In seinem Waggon saßen zwei junge Frauen nebeneinander, beide mit einem Exemplar der gleichen Filmzeitschrift, in dem sie eifrig blätterten. Einander zugewandt plapperten sie über die Berichte, die sie lasen. Alle paar Minuten warfen sie ihm lächelnd einen Blick zu. Dann vertieften sie sich wieder in ihre Magazine; wenn eine auf das Bild eines Filmstars deutete, gab die andere sofort einen Kommentar ab. Brigitte Bardot? Jetzt ist sie noch schön, aber bald wird sie auch dick sein. Sie redeten laut, vielleicht um trotz des Zuglärms verstanden zu werden.
Pasquale schaute von seiner Zigarette auf und war selbst erstaunt, als er den beiden eine Frage stellte: »Steht da auch was von einer Schauspielerin drin, die Dee Moray heißt?«
Die Frauen, die seit einer Stunde versucht hatten, seine Aufmerksamkeit zu erregen, sahen einander an. Dann antwortete die Größere: »Ist sie Engländerin?«
»Amerikanerin. Sie ist in Italien und spielt in dem Film Cleopatra. Ich glaube nicht, dass sie ein großer Star ist, trotzdem dachte ich mir, dass sie vielleicht in der Zeitschrift erwähnt wird.«
»Sie spielt in Cleopatra ?« Hastig suchte die Kleinere in der Zeitschrift, bis sie auf das Bild einer hinreißenden dunkelhaarigen Schönheit stieß, das sie Pasquale hinhielt. Die Frau war mit Sicherheit attraktiver als Dee Moray. »Mit Elizabeth Taylor?« Die Schlagzeile unter Elizabeth Taylors Foto verhieß Einzelheiten zu einem SCHOCKIERENDEN AMERIKANISCHEN SKANDAL !
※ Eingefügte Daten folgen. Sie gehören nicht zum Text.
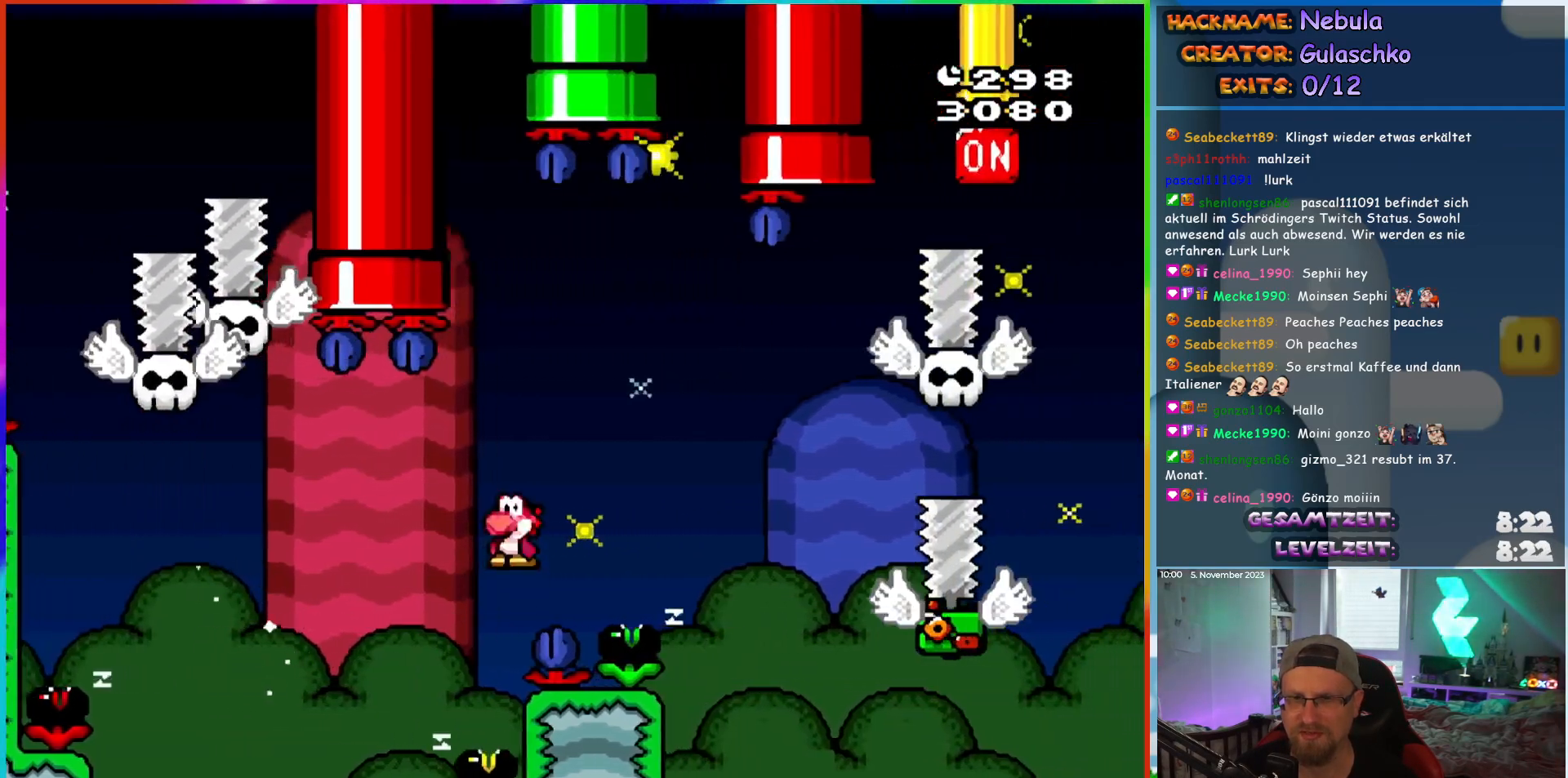
{"dt_ms": 500, "buttons": ["DPAD_RIGHT"], "events": []}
»Sie hat die Ehe von Eddie Fisher und Debbie Reynolds zerstört«, verriet die Größere.
»Wie traurig«, warf die andere ein. »Debbie Reynolds hat zwei kleine Kinder.«
»Ja, und jetzt will Elizabeth auch Eddie Fisher verlassen. Sie hat eine Affäre mit dem britischen Schauspieler Richard Burton.«
»Der arme Eddie Fisher.«
»Und der arme Richard Burton. Die Frau ist doch ein Ungeheuer.«
»Eddie Fisher ist nach Rom geflogen, um sie zurückzuerobern.«
»Seine Frau hat zwei kleine Kinder! Eine Schande.«
Pasquale war verblüfft darüber, wie viel diese Frauen über die Leute vom Film wussten. Als würden sie über ihre eigene Familie reden und nicht etwa über irgendwelche amerikanischen Schauspieler, denen sie nie begegnet waren. Die beiden hüpften schier vor Aufregung, während sie über Elizabeth Taylor und Richard Burton plapperten. Pasquale bedauerte, sie nicht einfach weiter ignoriert zu haben. Hatte er denn ernsthaft damit gerechnet, dass sie Dee Moray kannten? Sie hatte Pasquale erzählt, dass Cleopatra ihr erster Film war; wie sollten diese Frauen da von ihr gehört haben?